Your risk model might be quietly costing you more money than you think.
Not because you made bad calls.
Because the scenarios your risk model runs to protect your portfolio are partly fiction.
There is only 1 dataset of the S&P 500. 6,064 trading days. That's it.
Fake correlations
When generative AI produces thousands of future scenarios from that single history, it fills the gaps.
With invented correlations and volatility spikes that look plausible but are mathematically wrong.
The model has no idea what it doesn't know, so it makes it up...confidently.
That's where the money goes.
Maximum Entropy
Maximum Entropy was written down in 1957 by a physicist named Jaynes. Around one idea: don't invent what you don't know.
Commit only to what the data tells you. Stay uncertain about everything else.
The catch: it was so slow and unusable at real scale. Days of compute per run. So the industry moved on and accepted hallucination as the cost of speed.
Maximum Guided Diffusion
In February 2026, researchers at ENS Paris, NYU Courant, and Capital Fund Management cracked it.
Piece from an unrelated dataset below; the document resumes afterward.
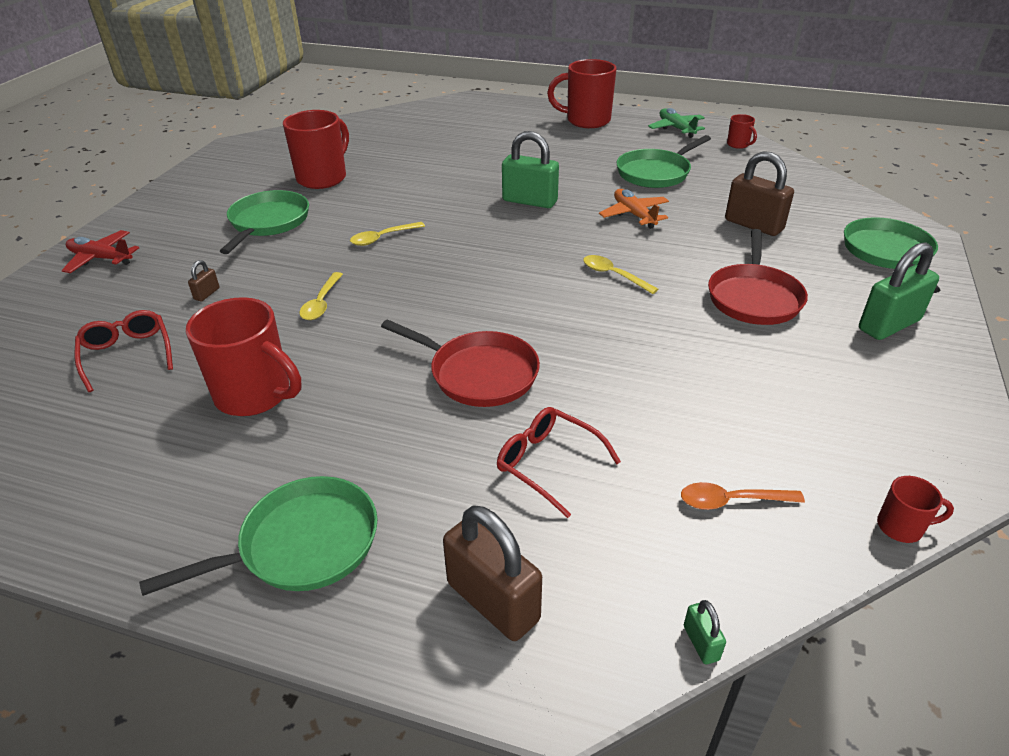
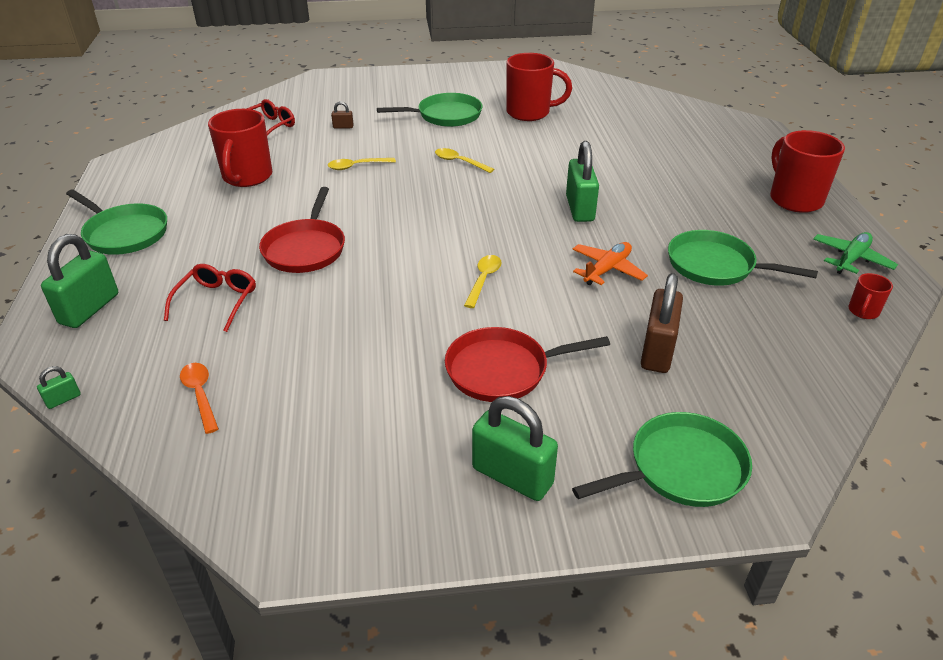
camera: 65 degrees right, 0 degrees up
(101, 258) = (360, 83): red plane -> none
(493, 601) = (89, 309): brown padlock -> green padlock
(901, 527) = (192, 497): red mug -> none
They built Moment Guided Diffusion “MGD”.
MGD runs at modern AI speed. But at every single step of generation, it enforces one hard rule: match the real data's statistical fingerprint. Nothing invented beyond that.
No fake correlations. No invented structure.
They tested MGD on 24 years of S&P 500 returns, turbulence simulations, and dark matter maps. The fat tails, the volatility bursts, the long-range dependencies all reproduced. Nothing added.
MGD is what honest scenario generation looks like.
This matters for traders who think their risk tools are “good enough” in violent markets.